- [Stored items]:
++++++++++++++++++++

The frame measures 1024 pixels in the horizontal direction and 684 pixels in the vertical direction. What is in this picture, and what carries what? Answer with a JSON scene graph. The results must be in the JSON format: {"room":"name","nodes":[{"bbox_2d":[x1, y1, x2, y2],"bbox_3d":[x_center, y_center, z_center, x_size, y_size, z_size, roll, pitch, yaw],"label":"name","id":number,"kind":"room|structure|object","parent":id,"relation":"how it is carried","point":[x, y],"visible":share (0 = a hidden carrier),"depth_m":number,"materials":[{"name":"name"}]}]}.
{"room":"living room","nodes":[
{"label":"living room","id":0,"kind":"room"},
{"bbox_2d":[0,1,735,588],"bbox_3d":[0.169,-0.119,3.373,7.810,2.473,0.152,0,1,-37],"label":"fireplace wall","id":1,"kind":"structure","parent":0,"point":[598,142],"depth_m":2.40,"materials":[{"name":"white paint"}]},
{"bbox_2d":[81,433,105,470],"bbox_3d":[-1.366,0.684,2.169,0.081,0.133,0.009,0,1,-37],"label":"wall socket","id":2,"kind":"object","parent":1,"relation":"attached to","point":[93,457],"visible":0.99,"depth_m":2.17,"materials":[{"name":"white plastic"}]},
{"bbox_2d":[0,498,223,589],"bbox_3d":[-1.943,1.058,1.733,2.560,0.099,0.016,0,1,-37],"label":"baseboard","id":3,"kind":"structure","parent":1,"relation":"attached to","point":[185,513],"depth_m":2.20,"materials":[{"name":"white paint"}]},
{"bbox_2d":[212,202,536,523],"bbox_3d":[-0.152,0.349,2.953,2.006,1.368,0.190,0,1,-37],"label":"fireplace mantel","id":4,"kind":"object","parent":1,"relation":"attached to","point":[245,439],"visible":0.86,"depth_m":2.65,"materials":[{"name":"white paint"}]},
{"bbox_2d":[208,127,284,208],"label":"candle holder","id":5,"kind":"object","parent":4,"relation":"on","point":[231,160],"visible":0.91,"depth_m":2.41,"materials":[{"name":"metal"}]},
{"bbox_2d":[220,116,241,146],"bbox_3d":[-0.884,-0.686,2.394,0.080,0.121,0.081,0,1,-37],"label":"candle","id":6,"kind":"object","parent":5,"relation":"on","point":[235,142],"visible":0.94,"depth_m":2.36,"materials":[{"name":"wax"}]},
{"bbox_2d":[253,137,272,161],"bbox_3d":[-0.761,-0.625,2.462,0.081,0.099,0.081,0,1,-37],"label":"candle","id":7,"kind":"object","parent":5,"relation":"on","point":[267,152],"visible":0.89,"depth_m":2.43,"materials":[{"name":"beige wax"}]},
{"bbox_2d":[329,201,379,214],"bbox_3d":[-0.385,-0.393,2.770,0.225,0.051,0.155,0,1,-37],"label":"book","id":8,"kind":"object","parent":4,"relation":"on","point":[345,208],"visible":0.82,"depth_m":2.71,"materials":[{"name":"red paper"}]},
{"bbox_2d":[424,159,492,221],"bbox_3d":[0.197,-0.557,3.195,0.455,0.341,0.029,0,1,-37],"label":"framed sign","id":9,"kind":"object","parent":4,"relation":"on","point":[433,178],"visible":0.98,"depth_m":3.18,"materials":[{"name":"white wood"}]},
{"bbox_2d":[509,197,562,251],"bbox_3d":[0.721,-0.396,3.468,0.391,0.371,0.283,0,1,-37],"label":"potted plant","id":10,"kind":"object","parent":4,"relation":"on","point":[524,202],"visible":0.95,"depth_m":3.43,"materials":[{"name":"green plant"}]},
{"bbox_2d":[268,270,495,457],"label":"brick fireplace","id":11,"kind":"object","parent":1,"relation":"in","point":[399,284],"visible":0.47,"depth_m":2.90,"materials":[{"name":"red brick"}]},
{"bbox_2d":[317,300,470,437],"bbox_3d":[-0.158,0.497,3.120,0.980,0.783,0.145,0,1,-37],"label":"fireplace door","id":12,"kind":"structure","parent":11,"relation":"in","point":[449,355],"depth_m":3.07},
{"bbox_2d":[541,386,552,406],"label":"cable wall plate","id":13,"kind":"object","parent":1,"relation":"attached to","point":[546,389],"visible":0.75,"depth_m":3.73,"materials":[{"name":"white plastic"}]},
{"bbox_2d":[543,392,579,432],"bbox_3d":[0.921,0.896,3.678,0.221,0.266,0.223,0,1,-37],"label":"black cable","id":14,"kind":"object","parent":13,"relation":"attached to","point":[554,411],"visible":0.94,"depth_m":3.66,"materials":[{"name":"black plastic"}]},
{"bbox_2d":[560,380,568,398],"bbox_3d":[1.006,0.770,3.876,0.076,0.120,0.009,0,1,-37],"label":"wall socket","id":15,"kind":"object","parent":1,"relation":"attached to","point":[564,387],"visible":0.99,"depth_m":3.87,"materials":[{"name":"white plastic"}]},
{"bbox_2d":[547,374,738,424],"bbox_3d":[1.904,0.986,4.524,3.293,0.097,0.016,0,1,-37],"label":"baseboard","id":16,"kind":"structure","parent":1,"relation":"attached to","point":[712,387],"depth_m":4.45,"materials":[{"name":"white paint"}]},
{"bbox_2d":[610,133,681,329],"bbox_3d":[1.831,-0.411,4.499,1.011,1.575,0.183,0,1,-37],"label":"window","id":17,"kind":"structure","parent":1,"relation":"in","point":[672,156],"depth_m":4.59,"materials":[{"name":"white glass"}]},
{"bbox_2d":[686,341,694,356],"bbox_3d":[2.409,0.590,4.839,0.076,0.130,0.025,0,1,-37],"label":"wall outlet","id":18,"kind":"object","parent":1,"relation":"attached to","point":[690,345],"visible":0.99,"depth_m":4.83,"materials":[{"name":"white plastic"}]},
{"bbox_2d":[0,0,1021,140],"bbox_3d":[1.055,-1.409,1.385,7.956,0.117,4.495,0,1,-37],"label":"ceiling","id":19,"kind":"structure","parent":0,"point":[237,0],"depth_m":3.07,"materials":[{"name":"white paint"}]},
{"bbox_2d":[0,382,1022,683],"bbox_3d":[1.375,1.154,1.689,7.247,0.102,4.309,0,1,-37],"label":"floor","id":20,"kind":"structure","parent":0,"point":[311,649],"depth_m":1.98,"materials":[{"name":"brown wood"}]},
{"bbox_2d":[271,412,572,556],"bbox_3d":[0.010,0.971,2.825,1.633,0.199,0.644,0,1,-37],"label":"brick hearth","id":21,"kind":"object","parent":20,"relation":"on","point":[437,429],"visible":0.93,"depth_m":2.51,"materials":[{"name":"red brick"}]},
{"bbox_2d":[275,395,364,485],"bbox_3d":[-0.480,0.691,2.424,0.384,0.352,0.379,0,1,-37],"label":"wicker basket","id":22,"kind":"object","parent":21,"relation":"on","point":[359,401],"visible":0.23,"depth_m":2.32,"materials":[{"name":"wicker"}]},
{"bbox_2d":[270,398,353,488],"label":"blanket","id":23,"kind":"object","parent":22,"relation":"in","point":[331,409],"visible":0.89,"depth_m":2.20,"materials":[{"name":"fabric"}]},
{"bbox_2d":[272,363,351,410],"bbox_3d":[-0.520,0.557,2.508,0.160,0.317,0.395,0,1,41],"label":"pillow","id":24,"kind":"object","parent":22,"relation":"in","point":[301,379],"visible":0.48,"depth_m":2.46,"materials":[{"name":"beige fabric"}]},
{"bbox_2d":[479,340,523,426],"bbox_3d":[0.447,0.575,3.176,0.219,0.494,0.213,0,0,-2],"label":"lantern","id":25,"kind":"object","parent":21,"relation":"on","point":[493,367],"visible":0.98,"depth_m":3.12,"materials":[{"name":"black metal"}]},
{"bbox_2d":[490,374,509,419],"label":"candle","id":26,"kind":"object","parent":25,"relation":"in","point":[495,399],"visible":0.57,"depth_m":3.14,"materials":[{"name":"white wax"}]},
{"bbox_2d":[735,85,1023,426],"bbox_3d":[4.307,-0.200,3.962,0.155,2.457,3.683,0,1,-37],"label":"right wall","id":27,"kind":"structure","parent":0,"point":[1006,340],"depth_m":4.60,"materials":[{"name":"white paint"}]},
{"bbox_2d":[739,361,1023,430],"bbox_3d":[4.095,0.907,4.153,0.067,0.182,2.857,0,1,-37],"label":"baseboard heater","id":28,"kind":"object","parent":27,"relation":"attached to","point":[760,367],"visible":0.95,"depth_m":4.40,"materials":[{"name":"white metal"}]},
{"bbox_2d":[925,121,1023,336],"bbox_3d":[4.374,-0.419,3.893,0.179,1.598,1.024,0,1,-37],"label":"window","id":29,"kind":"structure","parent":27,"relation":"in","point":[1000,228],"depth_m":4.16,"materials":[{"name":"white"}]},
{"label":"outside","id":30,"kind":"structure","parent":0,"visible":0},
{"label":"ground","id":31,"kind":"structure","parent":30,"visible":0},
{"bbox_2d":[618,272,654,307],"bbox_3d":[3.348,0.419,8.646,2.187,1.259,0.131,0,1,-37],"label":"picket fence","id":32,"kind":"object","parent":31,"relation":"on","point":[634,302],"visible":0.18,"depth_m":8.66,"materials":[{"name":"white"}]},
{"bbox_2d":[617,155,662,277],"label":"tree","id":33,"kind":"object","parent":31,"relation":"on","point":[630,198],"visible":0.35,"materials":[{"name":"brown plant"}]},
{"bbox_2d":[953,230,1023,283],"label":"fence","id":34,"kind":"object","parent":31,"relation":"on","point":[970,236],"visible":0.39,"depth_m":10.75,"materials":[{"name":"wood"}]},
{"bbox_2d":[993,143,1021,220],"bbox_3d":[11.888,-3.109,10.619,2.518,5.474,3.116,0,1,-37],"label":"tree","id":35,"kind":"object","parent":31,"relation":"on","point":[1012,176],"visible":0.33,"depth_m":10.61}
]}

++++++++++++++++++++

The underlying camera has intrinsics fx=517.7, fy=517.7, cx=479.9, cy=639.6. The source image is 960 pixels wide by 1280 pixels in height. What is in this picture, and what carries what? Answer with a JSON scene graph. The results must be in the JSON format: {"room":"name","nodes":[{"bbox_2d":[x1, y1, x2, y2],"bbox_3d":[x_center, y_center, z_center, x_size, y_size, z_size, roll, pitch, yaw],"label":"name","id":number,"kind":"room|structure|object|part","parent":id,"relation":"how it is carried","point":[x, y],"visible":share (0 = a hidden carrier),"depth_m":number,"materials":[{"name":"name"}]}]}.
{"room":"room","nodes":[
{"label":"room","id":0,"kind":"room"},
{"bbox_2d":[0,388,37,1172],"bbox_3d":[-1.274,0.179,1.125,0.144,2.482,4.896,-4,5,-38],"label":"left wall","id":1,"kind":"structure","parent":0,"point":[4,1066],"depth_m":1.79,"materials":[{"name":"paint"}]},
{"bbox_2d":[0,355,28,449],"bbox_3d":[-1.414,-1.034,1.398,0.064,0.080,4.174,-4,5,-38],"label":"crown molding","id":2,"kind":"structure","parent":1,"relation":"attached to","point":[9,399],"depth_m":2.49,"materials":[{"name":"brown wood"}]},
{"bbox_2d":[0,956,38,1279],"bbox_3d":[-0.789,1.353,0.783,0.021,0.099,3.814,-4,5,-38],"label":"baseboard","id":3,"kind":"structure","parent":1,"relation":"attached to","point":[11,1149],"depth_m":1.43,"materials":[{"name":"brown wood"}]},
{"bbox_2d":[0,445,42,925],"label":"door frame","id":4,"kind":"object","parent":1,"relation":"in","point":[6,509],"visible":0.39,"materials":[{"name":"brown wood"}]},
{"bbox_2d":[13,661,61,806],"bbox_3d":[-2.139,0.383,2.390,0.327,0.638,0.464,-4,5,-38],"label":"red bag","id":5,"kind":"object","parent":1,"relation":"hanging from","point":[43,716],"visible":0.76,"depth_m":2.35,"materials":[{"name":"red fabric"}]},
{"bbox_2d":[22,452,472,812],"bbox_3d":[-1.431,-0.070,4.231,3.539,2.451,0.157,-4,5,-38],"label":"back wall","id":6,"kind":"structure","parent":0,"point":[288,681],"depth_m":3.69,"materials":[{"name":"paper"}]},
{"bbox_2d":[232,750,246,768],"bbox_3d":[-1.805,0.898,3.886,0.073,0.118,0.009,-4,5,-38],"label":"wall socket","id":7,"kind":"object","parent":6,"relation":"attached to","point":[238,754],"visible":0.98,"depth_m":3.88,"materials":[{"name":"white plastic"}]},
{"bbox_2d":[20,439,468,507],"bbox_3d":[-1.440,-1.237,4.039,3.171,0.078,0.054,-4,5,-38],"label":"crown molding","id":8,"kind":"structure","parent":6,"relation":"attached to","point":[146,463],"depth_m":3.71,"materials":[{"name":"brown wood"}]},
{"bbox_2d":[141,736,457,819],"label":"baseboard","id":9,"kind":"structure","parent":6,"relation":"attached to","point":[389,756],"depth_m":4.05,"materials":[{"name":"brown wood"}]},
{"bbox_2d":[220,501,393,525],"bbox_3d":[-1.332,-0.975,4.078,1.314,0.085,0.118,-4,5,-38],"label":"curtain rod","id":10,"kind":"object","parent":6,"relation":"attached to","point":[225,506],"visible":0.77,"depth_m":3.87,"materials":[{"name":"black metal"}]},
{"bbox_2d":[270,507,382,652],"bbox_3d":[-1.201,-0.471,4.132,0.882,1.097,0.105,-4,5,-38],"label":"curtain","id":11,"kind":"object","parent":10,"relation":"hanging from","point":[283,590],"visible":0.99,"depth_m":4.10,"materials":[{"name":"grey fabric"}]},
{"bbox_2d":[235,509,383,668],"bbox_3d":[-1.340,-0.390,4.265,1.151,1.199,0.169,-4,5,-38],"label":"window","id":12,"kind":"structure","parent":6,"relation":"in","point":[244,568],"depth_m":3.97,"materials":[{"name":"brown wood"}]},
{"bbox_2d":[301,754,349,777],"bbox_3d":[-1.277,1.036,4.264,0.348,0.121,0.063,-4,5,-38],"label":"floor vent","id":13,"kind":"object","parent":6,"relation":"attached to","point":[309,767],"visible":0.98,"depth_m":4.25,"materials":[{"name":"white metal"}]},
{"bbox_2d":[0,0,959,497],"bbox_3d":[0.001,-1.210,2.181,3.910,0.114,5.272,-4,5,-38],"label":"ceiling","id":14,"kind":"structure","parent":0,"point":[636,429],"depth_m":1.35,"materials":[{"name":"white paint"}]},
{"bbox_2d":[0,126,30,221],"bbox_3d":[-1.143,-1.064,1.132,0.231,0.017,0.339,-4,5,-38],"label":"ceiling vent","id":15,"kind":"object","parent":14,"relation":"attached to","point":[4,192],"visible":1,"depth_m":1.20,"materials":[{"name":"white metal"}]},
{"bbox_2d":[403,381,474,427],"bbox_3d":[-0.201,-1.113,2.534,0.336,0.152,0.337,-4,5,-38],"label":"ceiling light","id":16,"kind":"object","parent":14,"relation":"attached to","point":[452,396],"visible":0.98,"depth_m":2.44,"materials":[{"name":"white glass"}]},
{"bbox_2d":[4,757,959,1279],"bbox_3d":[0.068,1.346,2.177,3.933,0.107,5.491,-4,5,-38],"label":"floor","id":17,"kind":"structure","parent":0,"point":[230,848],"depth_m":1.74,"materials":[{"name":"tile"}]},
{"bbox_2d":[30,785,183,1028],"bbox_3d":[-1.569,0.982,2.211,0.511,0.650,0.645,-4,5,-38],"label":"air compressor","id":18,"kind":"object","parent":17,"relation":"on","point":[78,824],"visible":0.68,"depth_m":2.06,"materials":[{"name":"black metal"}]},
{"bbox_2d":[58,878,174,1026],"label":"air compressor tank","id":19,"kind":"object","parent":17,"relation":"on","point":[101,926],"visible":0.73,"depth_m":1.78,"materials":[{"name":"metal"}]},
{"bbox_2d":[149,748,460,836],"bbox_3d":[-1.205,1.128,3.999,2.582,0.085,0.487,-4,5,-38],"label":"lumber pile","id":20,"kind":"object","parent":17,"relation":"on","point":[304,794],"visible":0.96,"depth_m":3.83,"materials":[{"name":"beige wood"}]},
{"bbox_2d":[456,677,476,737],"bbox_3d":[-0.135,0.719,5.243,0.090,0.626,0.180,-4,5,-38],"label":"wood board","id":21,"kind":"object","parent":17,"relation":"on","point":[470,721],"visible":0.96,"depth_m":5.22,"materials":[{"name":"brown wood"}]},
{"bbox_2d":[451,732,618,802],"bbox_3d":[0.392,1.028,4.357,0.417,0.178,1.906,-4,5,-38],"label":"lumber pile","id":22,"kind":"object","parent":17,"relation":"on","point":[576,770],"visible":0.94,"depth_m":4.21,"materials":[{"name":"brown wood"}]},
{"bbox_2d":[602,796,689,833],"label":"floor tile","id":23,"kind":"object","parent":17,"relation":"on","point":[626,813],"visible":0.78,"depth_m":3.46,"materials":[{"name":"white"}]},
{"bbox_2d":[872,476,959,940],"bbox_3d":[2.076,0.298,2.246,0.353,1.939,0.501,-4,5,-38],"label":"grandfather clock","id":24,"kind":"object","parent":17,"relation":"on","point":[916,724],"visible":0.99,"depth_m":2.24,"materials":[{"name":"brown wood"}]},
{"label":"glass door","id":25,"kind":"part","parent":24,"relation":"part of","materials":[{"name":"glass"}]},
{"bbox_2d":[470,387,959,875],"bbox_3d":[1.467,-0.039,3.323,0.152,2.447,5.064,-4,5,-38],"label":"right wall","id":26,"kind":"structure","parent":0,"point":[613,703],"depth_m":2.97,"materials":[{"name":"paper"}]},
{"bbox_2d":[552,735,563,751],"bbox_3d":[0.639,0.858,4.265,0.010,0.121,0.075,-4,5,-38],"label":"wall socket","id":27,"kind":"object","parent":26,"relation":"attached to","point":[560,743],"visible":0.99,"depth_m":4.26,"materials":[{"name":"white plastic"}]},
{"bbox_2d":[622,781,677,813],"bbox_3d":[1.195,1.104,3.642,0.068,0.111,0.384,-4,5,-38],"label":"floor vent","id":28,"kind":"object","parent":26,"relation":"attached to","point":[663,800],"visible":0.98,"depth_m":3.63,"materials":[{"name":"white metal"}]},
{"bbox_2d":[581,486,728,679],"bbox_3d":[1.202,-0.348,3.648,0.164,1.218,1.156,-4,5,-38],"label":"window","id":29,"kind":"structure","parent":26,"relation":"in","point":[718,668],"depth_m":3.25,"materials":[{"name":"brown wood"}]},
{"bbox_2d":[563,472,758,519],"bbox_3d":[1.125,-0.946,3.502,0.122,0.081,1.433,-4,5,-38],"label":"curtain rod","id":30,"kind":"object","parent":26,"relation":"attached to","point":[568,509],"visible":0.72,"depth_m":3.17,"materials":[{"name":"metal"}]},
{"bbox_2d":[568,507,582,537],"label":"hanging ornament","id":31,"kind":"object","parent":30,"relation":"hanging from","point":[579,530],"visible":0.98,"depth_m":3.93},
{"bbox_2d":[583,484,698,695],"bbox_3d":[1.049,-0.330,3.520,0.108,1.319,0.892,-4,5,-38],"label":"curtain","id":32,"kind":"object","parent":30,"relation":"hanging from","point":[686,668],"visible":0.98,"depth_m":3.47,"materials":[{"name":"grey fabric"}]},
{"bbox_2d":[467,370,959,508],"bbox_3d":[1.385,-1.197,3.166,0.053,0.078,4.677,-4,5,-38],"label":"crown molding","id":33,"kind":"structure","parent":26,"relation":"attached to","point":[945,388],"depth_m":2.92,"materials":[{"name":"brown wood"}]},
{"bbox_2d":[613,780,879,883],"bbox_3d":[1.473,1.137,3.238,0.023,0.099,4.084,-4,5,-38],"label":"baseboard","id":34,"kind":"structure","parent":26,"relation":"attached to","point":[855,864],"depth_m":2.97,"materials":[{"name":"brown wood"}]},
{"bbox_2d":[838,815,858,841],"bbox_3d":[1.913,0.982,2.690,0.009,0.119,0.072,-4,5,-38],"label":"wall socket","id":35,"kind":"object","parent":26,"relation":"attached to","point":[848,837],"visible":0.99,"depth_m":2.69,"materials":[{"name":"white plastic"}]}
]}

++++++++++++++++++++

- [Assignment]:
Line count for the string "candle": tally the lines of the records above that contain it and give only the result.

- [Solution to the problem]:
4